We recognize that there are cases that allow the government to use a defendant's tax returns and evidence of his spending habits in order to obtain a conviction in a narcotics case. See, e.g. United States v. Rawle, 845 F.2d 1244 (4th Cir. 1988); United States v. Young, 745 F.2d 733 (2d Cir. 1984), cert. denied sub nom. Myers v. United States, 470 U.S. 1084, 105 S. Ct. 1842, 85 L. Ed. 2d 142 (1985); United v. Chagra, 669 F.2d 241, 255 (5th Cir.), cert. denied, 459 U.S. 846, 103 S. Ct. 102, 74 L. Ed. 2d 92 (1982). However, the cases allowing the use of such evidence generally fall into two categories. The first category of cases involve defendants who have been charged with operating a continuing criminal enterprise, in violation of 21 U.S.C. § 848. In a continuing criminal enterprise case, the government must establish, inter alia, that the defendant obtained substantial income or resources from his repeated violations of the federal narcotics laws. Thus, in a continuing criminal enterprise case, it is necessary that the government produce evidence of a defendant's finances and/or lifestyle. The second category of cases involve narcotics cases in which the defendant engaged in extravagant spending and/or possessed massive unreported wealth. In this second category of cases, the evidence of the lack of a federal tax filing (or underreporting) in combination with proof of valuable tangible possessions or extravagant purchases creates the inference that the defendant does not possess a legitimate source of income to support his affluent lifestyle and, therefore, the income must originate from narcotics operations. The instant case, however, does not fall into either of these two categories of cases. The government did not charge Carter with operating a continuing criminal enterprise, and, accordingly, it did not have to establish Carter's financial net worth. Additionally, the evidence in this case did not paint Carter as maintaining an unexplainably affluent lifestyle. Thus, we conclude the district court erred in allowing the government to use the financial evidence. Because we also conclude that the district court's error was not harmless, Carter is entitled to a new trial.

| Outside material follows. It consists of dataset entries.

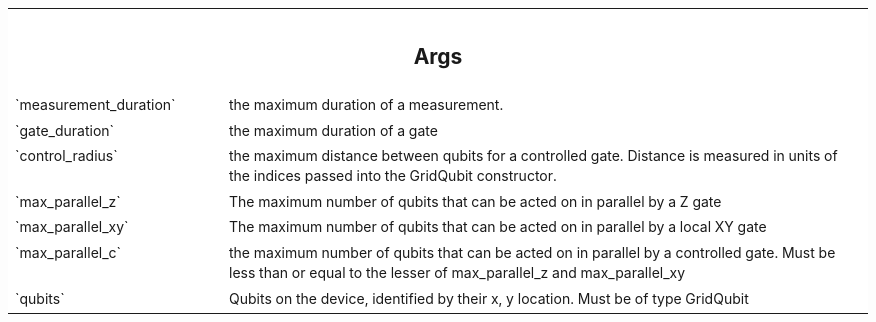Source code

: 





 <table class="responsive fixed orange">
<colgroup><col width="214px"><col></colgroup>
<tr><th colspan="2"><h2 class="add-link">Args</h2></th></tr>

<tr>
<td>
`measurement_duration`
</td>
<td>
the maximum duration of a measurement.
</td>
</tr><tr>
<td>
`gate_duration`
</td>
<td>
the maximum duration of a gate
</td>
</tr><tr>
<td>
`control_radius`
</td>
<td>
the maximum distance between qubits for a controlled
gate. Distance is measured in units of the indices passed into
the GridQubit constructor.
</td>
</tr><tr>
<td>
`max_parallel_z`
</td>
<td>
The maximum number of qubits that can be acted on
in parallel by a Z gate
</td>
</tr><tr>
<td>
`max_parallel_xy`
</td>
<td>
The maximum number of qubits that can be acted on
in parallel by a local XY gate
</td>
</tr><tr>
<td>
`max_parallel_c`
</td>
<td>
the maximum number of qubits that can be acted on in
parallel by a controlled gate. Must be less than or equal to the
lesser of max_parallel_z and max_parallel_xy
</td>
</tr><tr>
<td>
`qubits`
</td>
<td>
Qubits on the device, identified by their x, y location.
Must be of type GridQubit
</td>
</tr>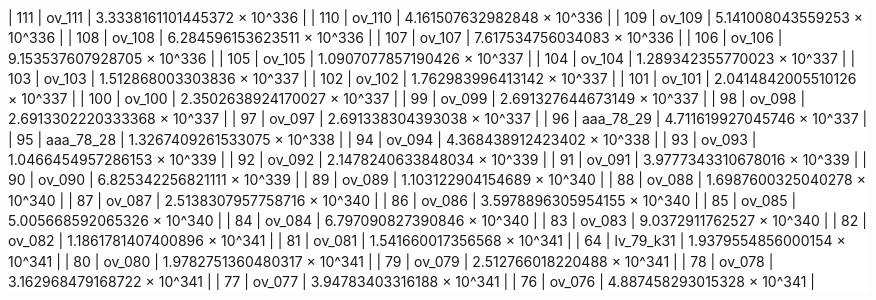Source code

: | 111 | ov_111 | 3.3338161101445372 × 10^336 |
| 110 | ov_110 | 4.161507632982848 × 10^336 |
| 109 | ov_109 | 5.141008043559253 × 10^336 |
| 108 | ov_108 | 6.284596153623511 × 10^336 |
| 107 | ov_107 | 7.617534756034083 × 10^336 |
| 106 | ov_106 | 9.153537607928705 × 10^336 |
| 105 | ov_105 | 1.0907077857190426 × 10^337 |
| 104 | ov_104 | 1.289342355770023 × 10^337 |
| 103 | ov_103 | 1.512868003303836 × 10^337 |
| 102 | ov_102 | 1.762983996413142 × 10^337 |
| 101 | ov_101 | 2.0414842005510126 × 10^337 |
| 100 | ov_100 | 2.3502638924170027 × 10^337 |
| 99 | ov_099 | 2.691327644673149 × 10^337 |
| 98 | ov_098 | 2.6913302220333368 × 10^337 |
| 97 | ov_097 | 2.691338304393038 × 10^337 |
| 96 | aaa_78_29 | 4.711619927045746 × 10^337 |
| 95 | aaa_78_28 | 1.3267409261533075 × 10^338 |
| 94 | ov_094 | 4.368438912423402 × 10^338 |
| 93 | ov_093 | 1.0466454957286153 × 10^339 |
| 92 | ov_092 | 2.1478240633848034 × 10^339 |
| 91 | ov_091 | 3.9777343310678016 × 10^339 |
| 90 | ov_090 | 6.825342256821111 × 10^339 |
| 89 | ov_089 | 1.103122904154689 × 10^340 |
| 88 | ov_088 | 1.6987600325040278 × 10^340 |
| 87 | ov_087 | 2.5138307957758716 × 10^340 |
| 86 | ov_086 | 3.5978896305954155 × 10^340 |
| 85 | ov_085 | 5.005668592065326 × 10^340 |
| 84 | ov_084 | 6.797090827390846 × 10^340 |
| 83 | ov_083 | 9.0372911762527 × 10^340 |
| 82 | ov_082 | 1.1861781407400896 × 10^341 |
| 81 | ov_081 | 1.541660017356568 × 10^341 |
| 64 | lv_79_k31 | 1.9379554856000154 × 10^341 |
| 80 | ov_080 | 1.9782751360480317 × 10^341 |
| 79 | ov_079 | 2.512766018220488 × 10^341 |
| 78 | ov_078 | 3.162968479168722 × 10^341 |
| 77 | ov_077 | 3.94783403316188 × 10^341 |
| 76 | ov_076 | 4.887458293015328 × 10^341 |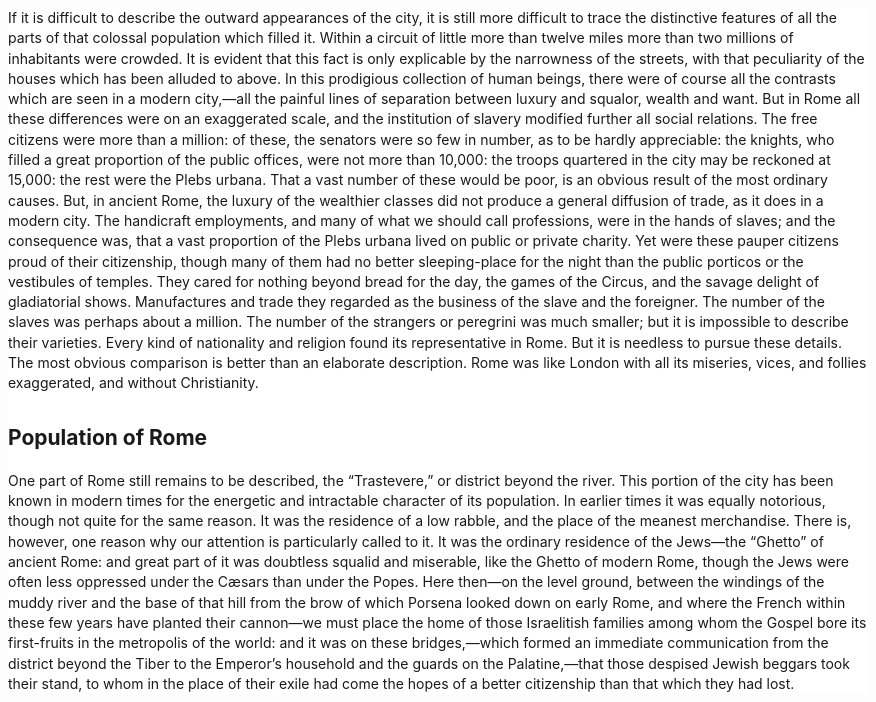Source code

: If it is difficult to describe the outward appearances of the city, it
is still more difficult to trace the distinctive features of all the
parts of that colossal population which filled it. Within a circuit of
little more than twelve miles more than two millions of inhabitants were
crowded. It is evident that this fact is only explicable by the
narrowness of the streets, with that peculiarity of the houses which has
been alluded to above. In this prodigious collection of human beings,
there were of course all the contrasts which are seen in a modern
city,—all the painful lines of separation between luxury and squalor,
wealth and want. But in Rome all these differences were on an
exaggerated scale, and the institution of slavery modified further all
social relations. The free citizens were more than a million: of these,
the senators were so few in number, as to be hardly appreciable: the
knights, who filled a great proportion of the public offices, were not
more than 10,000: the troops quartered in the city may be reckoned at
15,000: the rest were the Plebs urbana. That a vast number of these
would be poor, is an obvious result of the most ordinary causes. But, in
ancient Rome, the luxury of the wealthier classes did not produce a
general diffusion of trade, as it does in a modern city. The handicraft
employments, and many of what we should call professions, were in the
hands of slaves; and the consequence was, that a vast proportion of the
Plebs urbana lived on public or private charity. Yet were these pauper
citizens proud of their citizenship, though many of them had no better
sleeping-place for the night than the public porticos or the vestibules
of temples. They cared for nothing beyond bread for the day, the games
of the Circus, and the savage delight of gladiatorial shows.
Manufactures and trade they regarded as the business of the slave and
the foreigner. The number of the slaves was perhaps about a million. The
number of the strangers or peregrini was much smaller; but it is
impossible to describe their varieties. Every kind of nationality and
religion found its representative in Rome. But it is needless to pursue
these details. The most obvious comparison is better than an elaborate
description. Rome was like London with all its miseries, vices, and
follies exaggerated, and without Christianity.

Population of Rome
------------------

One part of Rome still remains to be described, the “Trastevere,” or
district beyond the river. This portion of the city has been known in
modern times for the energetic and intractable character of its
population. In earlier times it was equally notorious, though not quite
for the same reason. It was the residence of a low rabble, and the place
of the meanest merchandise. There is, however, one reason why our
attention is particularly called to it. It was the ordinary residence of
the Jews—the “Ghetto” of ancient Rome: and great part of it was
doubtless squalid and miserable, like the Ghetto of modern Rome, though
the Jews were often less oppressed under the Cæsars than under the
Popes. Here then—on the level ground, between the windings of the muddy
river and the base of that hill from the brow of which Porsena looked
down on early Rome, and where the French within these few years have
planted their cannon—we must place the home of those Israelitish
families among whom the Gospel bore its first-fruits in the metropolis
of the world: and it was on these bridges,—which formed an immediate
communication from the district beyond the Tiber to the Emperor’s
household and the guards on the Palatine,—that those despised Jewish
beggars took their stand, to whom in the place of their exile had come
the hopes of a better citizenship than that which they had lost.

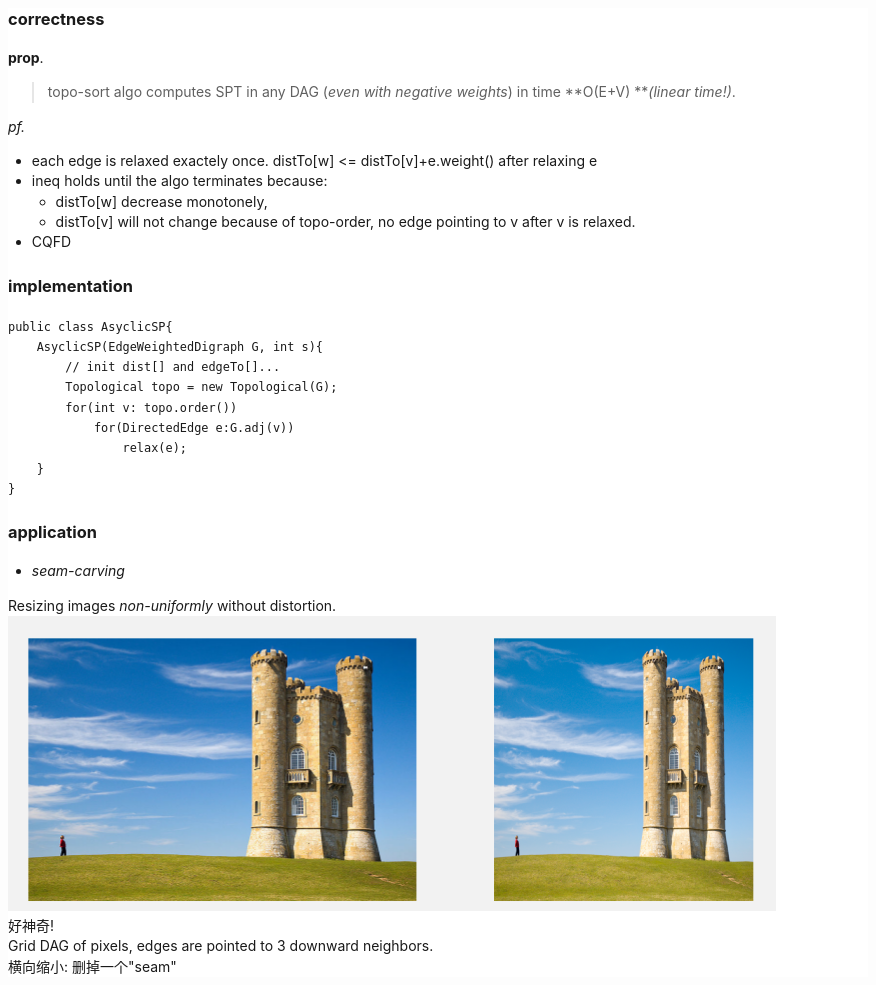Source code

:    
### correctness   
**prop**.   
>topo-sort algo computes SPT in any DAG (*even with negative weights*) in time **O(E+V) ***(linear time!)*.    

*pf.*   
* each edge is relaxed exactely once. distTo[w] <= distTo[v]+e.weight() after relaxing e   
* ineq holds until the algo terminates because:    
	* distTo[w] decrease monotonely,   
	* distTo[v] will not change because of topo-order, no edge pointing to v after v is relaxed.    
* CQFD   
   
   
### implementation   
	public class AsyclicSP{   
		AsyclicSP(EdgeWeightedDigraph G, int s){   
			// init dist[] and edgeTo[]...   
			Topological topo = new Topological(G);   
			for(int v: topo.order())   
				for(DirectedEdge e:G.adj(v))   
					relax(e);   
		}   
	}   
   
   
### application   
   
* *seam-carving*   
   
Resizing images *non-uniformly* without distortion.    
![](algoII_week2_2/pasted_image008.png)   
好神奇!   
Grid DAG of pixels, edges are pointed to 3 downward neighbors.   
横向缩小: 删掉一个"seam"   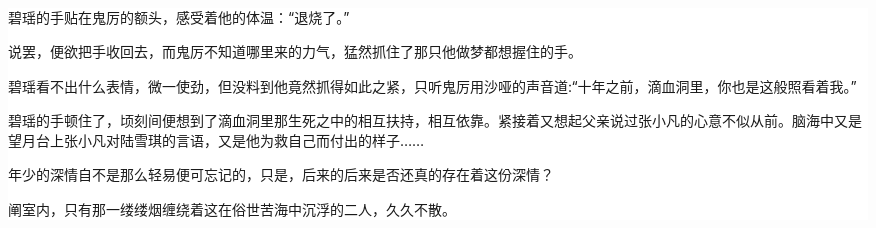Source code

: 碧瑶的手贴在鬼厉的额头，感受着他的体温：“退烧了。”

说罢，便欲把手收回去，而鬼厉不知道哪里来的力气，猛然抓住了那只他做梦都想握住的手。

碧瑶看不出什么表情，微一使劲，但没料到他竟然抓得如此之紧，只听鬼厉用沙哑的声音道:“十年之前，滴血洞里，你也是这般照看着我。”

碧瑶的手顿住了，顷刻间便想到了滴血洞里那生死之中的相互扶持，相互依靠。紧接着又想起父亲说过张小凡的心意不似从前。脑海中又是望月台上张小凡对陆雪琪的言语，又是他为救自己而付出的样子……

年少的深情自不是那么轻易便可忘记的，只是，后来的后来是否还真的存在着这份深情？

阐室内，只有那一缕缕烟缠绕着这在俗世苦海中沉浮的二人，久久不散。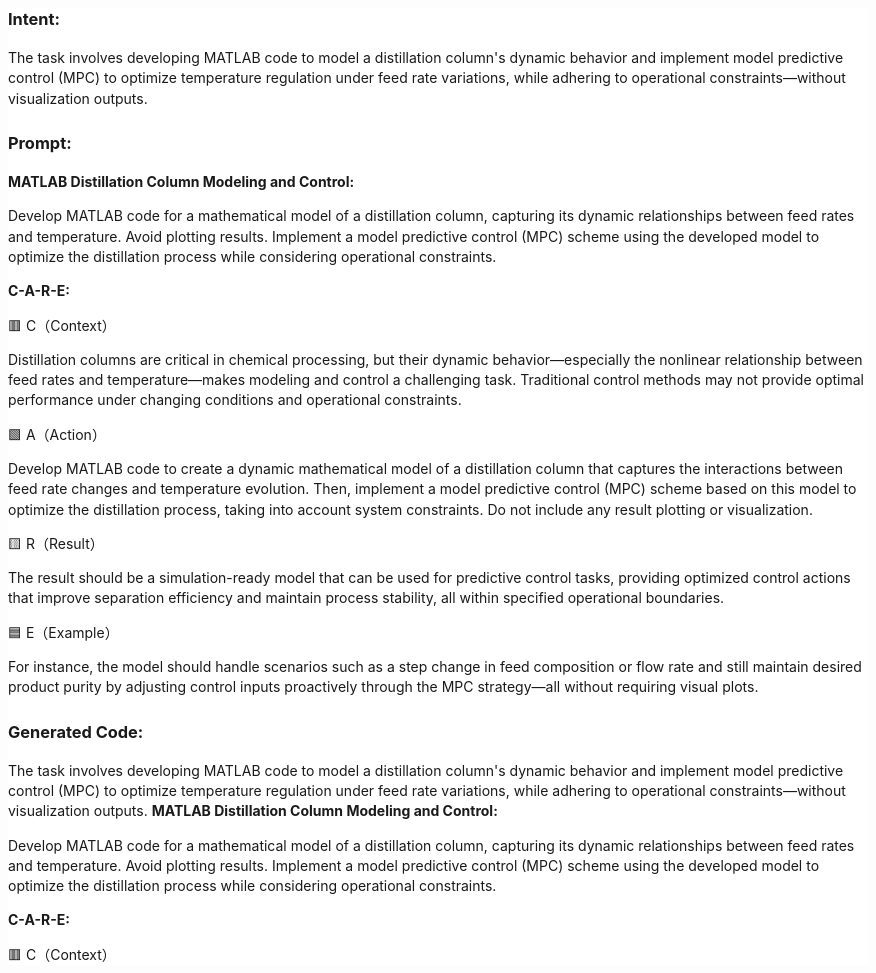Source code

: ### Intent:
The task involves developing MATLAB code to model a distillation column's dynamic behavior and implement model predictive control (MPC) to optimize temperature regulation under feed rate variations, while adhering to operational constraints—without visualization outputs.

### Prompt:
**MATLAB Distillation Column Modeling and Control:**

Develop MATLAB code for a mathematical model of a distillation column, capturing its dynamic relationships between feed rates and temperature. Avoid plotting results.
Implement a model predictive control (MPC) scheme using the developed model to optimize the distillation process while considering operational constraints.


**C-A-R-E:**

🟥 C（Context）

Distillation columns are critical in chemical processing, but their dynamic behavior—especially the nonlinear relationship between feed rates and temperature—makes modeling and control a challenging task. Traditional control methods may not provide optimal performance under changing conditions and operational constraints.

🟩 A（Action）

Develop MATLAB code to create a dynamic mathematical model of a distillation column that captures the interactions between feed rate changes and temperature evolution. Then, implement a model predictive control (MPC) scheme based on this model to optimize the distillation process, taking into account system constraints. Do not include any result plotting or visualization.

🟨 R（Result）

The result should be a simulation-ready model that can be used for predictive control tasks, providing optimized control actions that improve separation efficiency and maintain process stability, all within specified operational boundaries.

🟦 E（Example）

For instance, the model should handle scenarios such as a step change in feed composition or flow rate and still maintain desired product purity by adjusting control inputs proactively through the MPC strategy—all without requiring visual plots.

### Generated Code:
The task involves developing MATLAB code to model a distillation column's dynamic behavior and implement model predictive control (MPC) to optimize temperature regulation under feed rate variations, while adhering to operational constraints—without visualization outputs.
**MATLAB Distillation Column Modeling and Control:**

Develop MATLAB code for a mathematical model of a distillation column, capturing its dynamic relationships between feed rates and temperature. Avoid plotting results.
Implement a model predictive control (MPC) scheme using the developed model to optimize the distillation process while considering operational constraints.


**C-A-R-E:**

🟥 C（Context）

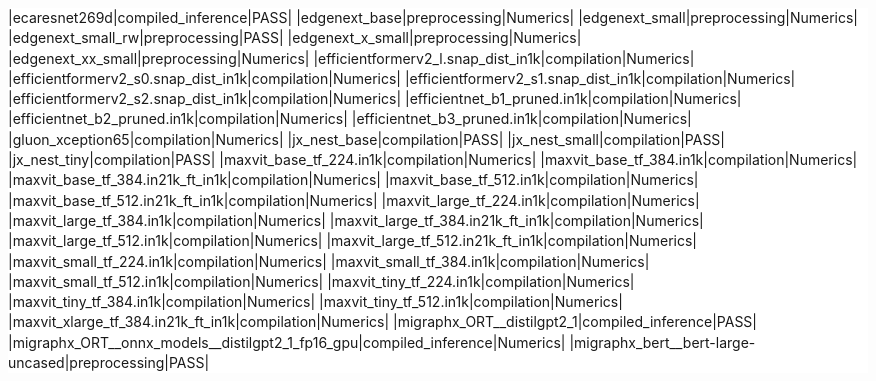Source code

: |ecaresnet269d|compiled_inference|PASS|
|edgenext_base|preprocessing|Numerics|
|edgenext_small|preprocessing|Numerics|
|edgenext_small_rw|preprocessing|PASS|
|edgenext_x_small|preprocessing|Numerics|
|edgenext_xx_small|preprocessing|Numerics|
|efficientformerv2_l.snap_dist_in1k|compilation|Numerics|
|efficientformerv2_s0.snap_dist_in1k|compilation|Numerics|
|efficientformerv2_s1.snap_dist_in1k|compilation|Numerics|
|efficientformerv2_s2.snap_dist_in1k|compilation|Numerics|
|efficientnet_b1_pruned.in1k|compilation|Numerics|
|efficientnet_b2_pruned.in1k|compilation|Numerics|
|efficientnet_b3_pruned.in1k|compilation|Numerics|
|gluon_xception65|compilation|Numerics|
|jx_nest_base|compilation|PASS|
|jx_nest_small|compilation|PASS|
|jx_nest_tiny|compilation|PASS|
|maxvit_base_tf_224.in1k|compilation|Numerics|
|maxvit_base_tf_384.in1k|compilation|Numerics|
|maxvit_base_tf_384.in21k_ft_in1k|compilation|Numerics|
|maxvit_base_tf_512.in1k|compilation|Numerics|
|maxvit_base_tf_512.in21k_ft_in1k|compilation|Numerics|
|maxvit_large_tf_224.in1k|compilation|Numerics|
|maxvit_large_tf_384.in1k|compilation|Numerics|
|maxvit_large_tf_384.in21k_ft_in1k|compilation|Numerics|
|maxvit_large_tf_512.in1k|compilation|Numerics|
|maxvit_large_tf_512.in21k_ft_in1k|compilation|Numerics|
|maxvit_small_tf_224.in1k|compilation|Numerics|
|maxvit_small_tf_384.in1k|compilation|Numerics|
|maxvit_small_tf_512.in1k|compilation|Numerics|
|maxvit_tiny_tf_224.in1k|compilation|Numerics|
|maxvit_tiny_tf_384.in1k|compilation|Numerics|
|maxvit_tiny_tf_512.in1k|compilation|Numerics|
|maxvit_xlarge_tf_384.in21k_ft_in1k|compilation|Numerics|
|migraphx_ORT__distilgpt2_1|compiled_inference|PASS|
|migraphx_ORT__onnx_models__distilgpt2_1_fp16_gpu|compiled_inference|Numerics|
|migraphx_bert__bert-large-uncased|preprocessing|PASS|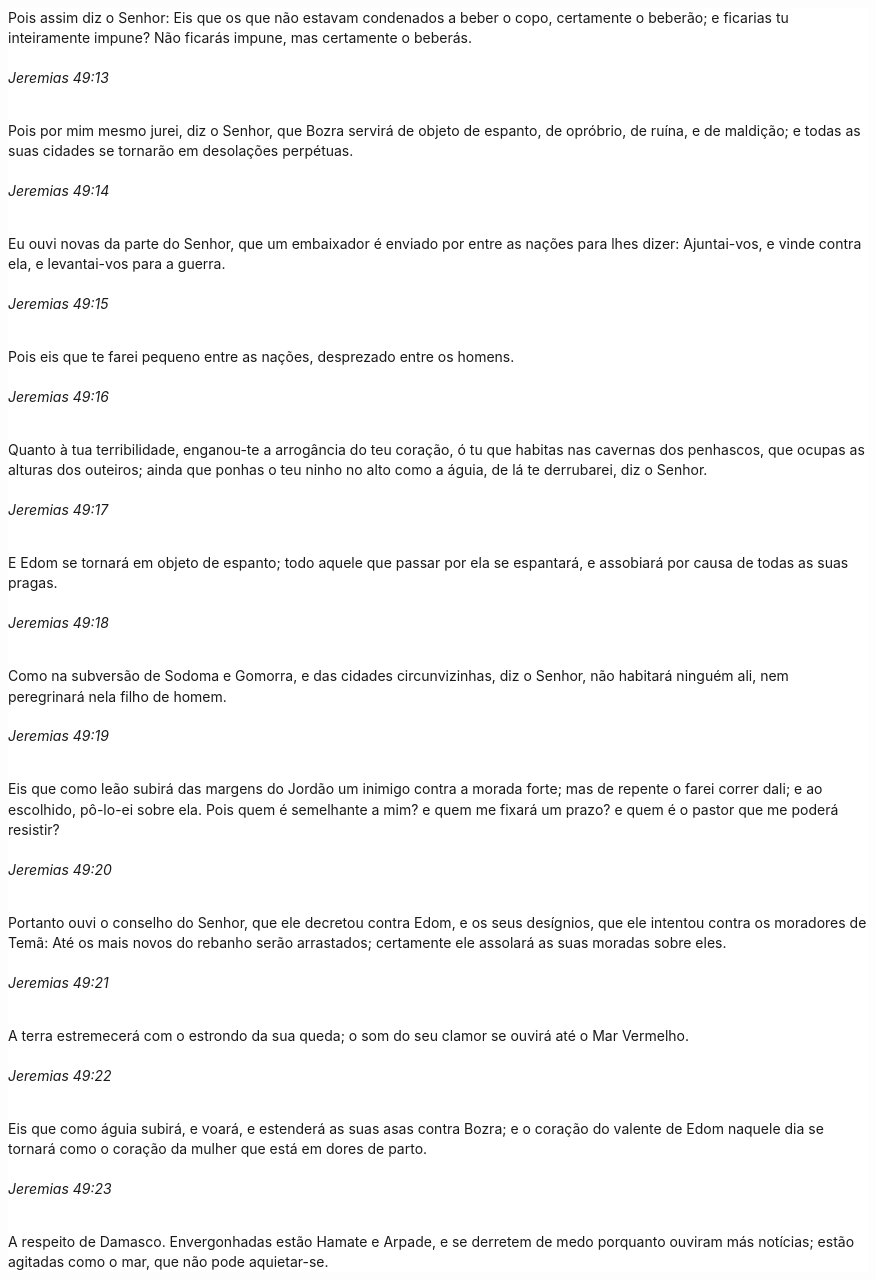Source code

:Pois assim diz o Senhor: Eis que os que não estavam condenados a beber o copo, certamente o beberão; e ficarias tu inteiramente impune? Não ficarás impune, mas certamente o beberás.

###### Jeremias 49:13

Pois por mim mesmo jurei, diz o Senhor, que Bozra servirá de objeto de espanto, de opróbrio, de ruína, e de maldição; e todas as suas cidades se tornarão em desolações perpétuas.

###### Jeremias 49:14

Eu ouvi novas da parte do Senhor, que um embaixador é enviado por entre as nações para lhes dizer: Ajuntai-vos, e vinde contra ela, e levantai-vos para a guerra.

###### Jeremias 49:15

Pois eis que te farei pequeno entre as nações, desprezado entre os homens.

###### Jeremias 49:16

Quanto à tua terribilidade, enganou-te a arrogância do teu coração, ó tu que habitas nas cavernas dos penhascos, que ocupas as alturas dos outeiros; ainda que ponhas o teu ninho no alto como a águia, de lá te derrubarei, diz o Senhor.

###### Jeremias 49:17

E Edom se tornará em objeto de espanto; todo aquele que passar por ela se espantará, e assobiará por causa de todas as suas pragas.

###### Jeremias 49:18

Como na subversão de Sodoma e Gomorra, e das cidades circunvizinhas, diz o Senhor, não habitará ninguém ali, nem peregrinará nela filho de homem.

###### Jeremias 49:19

Eis que como leão subirá das margens do Jordão um inimigo contra a morada forte; mas de repente o farei correr dali; e ao escolhido, pô-lo-ei sobre ela. Pois quem é semelhante a mim? e quem me fixará um prazo? e quem é o pastor que me poderá resistir?

###### Jeremias 49:20

Portanto ouvi o conselho do Senhor, que ele decretou contra Edom, e os seus desígnios, que ele intentou contra os moradores de Temã: Até os mais novos do rebanho serão arrastados; certamente ele assolará as suas moradas sobre eles.

###### Jeremias 49:21

A terra estremecerá com o estrondo da sua queda; o som do seu clamor se ouvirá até o Mar Vermelho.

###### Jeremias 49:22

Eis que como águia subirá, e voará, e estenderá as suas asas contra Bozra; e o coração do valente de Edom naquele dia se tornará como o coração da mulher que está em dores de parto.

###### Jeremias 49:23

A respeito de Damasco. Envergonhadas estão Hamate e Arpade, e se derretem de medo porquanto ouviram más notícias; estão agitadas como o mar, que não pode aquietar-se.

Finally, Carter presents us with two additional arguments. First, Carter asserts that there is a prejudicial variance between the indictment and the government's evidence at trial because the indictment charged a single conspiracy but the evidence at trial demonstrated multiple conspiracies. Second, Carter asserts that the district court erred by failing to give the jury an instruction on multiple conspiracies. Because we have already determined that Carter is entitled to a new trial, we need not determine the correctness of Carter's final two assertions. However, inasmuch as there is insufficient evidence to link Carter to the December 18 transaction, we direct the district court on remand to limit the new trial to the conspiracy covering only the December 1 transaction, unless the prosecution presents new evidence linking Carter to the December 18 transaction, and to the substantive charge against Carter.
For the foregoing reasons, we reverse the judgment of the district court and remand for a new trial.